I had a support coordinator from DDD tell me once that we didn’t need any habilitation hours for Samara because “habilitation is for parents who have given up on their children, and you’re clearly capable of teaching her things.” At the time it made me very angry. However maybe, in a way, she was right.
Lately, I find myself in a predicament. Through the RDI program this past year I have learned to connect with Samara in a way I hadn’t been able to before. I AM a good guide and teacher for her. As a homeschooler I have always valued the idea that Samara will be free to learn and grow at her own pace, not by someone’s pre-determined timeline. That she will not be burdened or pressured, or bullied. That she will be allowed to maintain her passion, her spark, to learn.
I find, however, that another bully is still present, THERAPY. I find myself highly resentful of the “help” that we felt so privileged to receive back when she was only 2 and newly diagnosed, feeling helpless to help her. Although we have abandoned ABA therapy she is still going to occupational and speech therapy. Here she is put back on an expected timeline of development. No longer really free to develop at her own pace. She is made to do tasks whether she is developmentally ready or not and it breaks my heart. This is not what I want for her.
However, when you have a child with special needs and someone puts “medically necessary” on anything, you are required to follow through for fear of being accused of not giving your child what they need. The fact that you continue to work on these skills with your child yourself doesn’t seem to count.

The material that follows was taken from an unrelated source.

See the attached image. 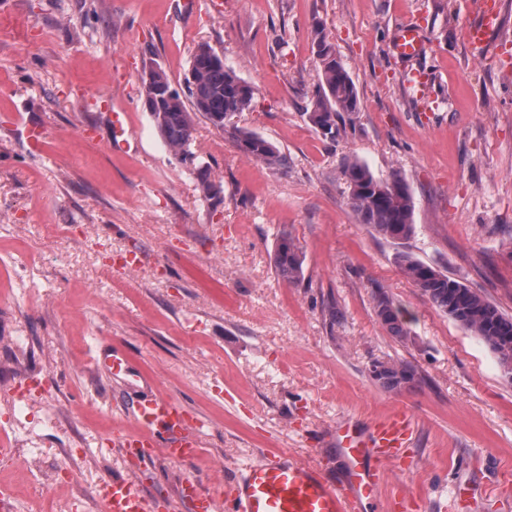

In fact, when I had a discussion with an agency recently about RDI, she balked at me about RDI “just being a parent lead program”. As if parents aren’t capable or the best teachers for their children. I think its time we put our kids with ASD back into the most capable hands to help them, or at least for those willing to take on that challenge, with their parents.
I would love to know how you feel about your relationship with your role as a parent with your autistic child. Do you feel therapy is helping or hindering fostering your relationship and connection?